> _Saved entries_:
◇ ◇ ◇ ◇

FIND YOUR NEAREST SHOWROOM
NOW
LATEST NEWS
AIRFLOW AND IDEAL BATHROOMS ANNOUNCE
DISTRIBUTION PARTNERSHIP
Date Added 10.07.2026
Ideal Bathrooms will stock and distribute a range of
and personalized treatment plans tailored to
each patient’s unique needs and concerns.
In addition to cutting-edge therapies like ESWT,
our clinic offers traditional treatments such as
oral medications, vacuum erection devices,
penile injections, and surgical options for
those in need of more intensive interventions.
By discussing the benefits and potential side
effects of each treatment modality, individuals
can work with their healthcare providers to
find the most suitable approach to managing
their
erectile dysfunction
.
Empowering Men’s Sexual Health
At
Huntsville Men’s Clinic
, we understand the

◇ ◇ ◇ ◇

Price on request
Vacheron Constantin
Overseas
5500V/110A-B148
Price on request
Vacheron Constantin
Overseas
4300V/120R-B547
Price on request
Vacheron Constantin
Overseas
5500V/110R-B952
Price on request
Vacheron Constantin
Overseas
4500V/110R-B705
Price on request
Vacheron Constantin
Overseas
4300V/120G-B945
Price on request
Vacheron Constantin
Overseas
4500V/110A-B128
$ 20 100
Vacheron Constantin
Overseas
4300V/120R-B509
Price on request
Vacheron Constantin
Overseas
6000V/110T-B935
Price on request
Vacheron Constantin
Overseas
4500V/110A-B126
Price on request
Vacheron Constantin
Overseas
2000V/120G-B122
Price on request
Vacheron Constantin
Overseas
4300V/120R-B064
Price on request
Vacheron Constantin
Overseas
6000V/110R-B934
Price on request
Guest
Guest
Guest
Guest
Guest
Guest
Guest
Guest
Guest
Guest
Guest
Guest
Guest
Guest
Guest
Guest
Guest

◇ ◇ ◇ ◇

> _TASK_:
Would you print exactly, and only, the lines of the data above from the line with "find the most suitable approach to managing" through the line with "we understand the", inclusive?

> _OUTPUT OF THE TASK_:
find the most suitable approach to managing
their
erectile dysfunction
.
Empowering Men’s Sexual Health
At
Huntsville Men’s Clinic
, we understand the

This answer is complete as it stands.